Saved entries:
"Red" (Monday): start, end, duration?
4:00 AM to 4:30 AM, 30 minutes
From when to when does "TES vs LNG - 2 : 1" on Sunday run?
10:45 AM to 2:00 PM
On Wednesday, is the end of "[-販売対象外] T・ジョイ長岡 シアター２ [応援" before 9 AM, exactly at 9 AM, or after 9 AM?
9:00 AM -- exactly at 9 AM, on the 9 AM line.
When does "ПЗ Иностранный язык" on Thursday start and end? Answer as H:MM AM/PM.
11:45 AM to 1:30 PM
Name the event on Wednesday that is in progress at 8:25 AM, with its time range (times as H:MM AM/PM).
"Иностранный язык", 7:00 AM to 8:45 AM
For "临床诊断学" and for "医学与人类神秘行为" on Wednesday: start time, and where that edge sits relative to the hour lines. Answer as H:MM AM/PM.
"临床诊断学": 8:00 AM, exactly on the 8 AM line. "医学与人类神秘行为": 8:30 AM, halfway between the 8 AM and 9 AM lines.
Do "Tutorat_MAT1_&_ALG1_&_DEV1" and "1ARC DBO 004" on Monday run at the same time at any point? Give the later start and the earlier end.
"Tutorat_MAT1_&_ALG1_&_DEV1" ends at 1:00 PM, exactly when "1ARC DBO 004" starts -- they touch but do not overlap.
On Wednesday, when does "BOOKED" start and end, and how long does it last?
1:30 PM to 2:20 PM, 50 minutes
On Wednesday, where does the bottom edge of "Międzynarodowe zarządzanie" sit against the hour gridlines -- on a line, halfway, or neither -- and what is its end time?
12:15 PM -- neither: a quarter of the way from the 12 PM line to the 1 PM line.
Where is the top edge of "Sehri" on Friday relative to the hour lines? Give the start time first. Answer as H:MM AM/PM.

Written instruction | Reproduce all of the entries above word for word, keeping every line unchanged.

Written answer |
"Red" (Monday): start, end, duration?
4:00 AM to 4:30 AM, 30 minutes
From when to when does "TES vs LNG - 2 : 1" on Sunday run?
10:45 AM to 2:00 PM
On Wednesday, is the end of "[-販売対象外] T・ジョイ長岡 シアター２ [応援" before 9 AM, exactly at 9 AM, or after 9 AM?
9:00 AM -- exactly at 9 AM, on the 9 AM line.
When does "ПЗ Иностранный язык" on Thursday start and end? Answer as H:MM AM/PM.
11:45 AM to 1:30 PM
Name the event on Wednesday that is in progress at 8:25 AM, with its time range (times as H:MM AM/PM).
"Иностранный язык", 7:00 AM to 8:45 AM
For "临床诊断学" and for "医学与人类神秘行为" on Wednesday: start time, and where that edge sits relative to the hour lines. Answer as H:MM AM/PM.
"临床诊断学": 8:00 AM, exactly on the 8 AM line. "医学与人类神秘行为": 8:30 AM, halfway between the 8 AM and 9 AM lines.
Do "Tutorat_MAT1_&_ALG1_&_DEV1" and "1ARC DBO 004" on Monday run at the same time at any point? Give the later start and the earlier end.
"Tutorat_MAT1_&_ALG1_&_DEV1" ends at 1:00 PM, exactly when "1ARC DBO 004" starts -- they touch but do not overlap.
On Wednesday, when does "BOOKED" start and end, and how long does it last?
1:30 PM to 2:20 PM, 50 minutes
On Wednesday, where does the bottom edge of "Międzynarodowe zarządzanie" sit against the hour gridlines -- on a line, halfway, or neither -- and what is its end time?
12:15 PM -- neither: a quarter of the way from the 12 PM line to the 1 PM line.
Where is the top edge of "Sehri" on Friday relative to the hour lines? Give the start time first. Answer as H:MM AM/PM.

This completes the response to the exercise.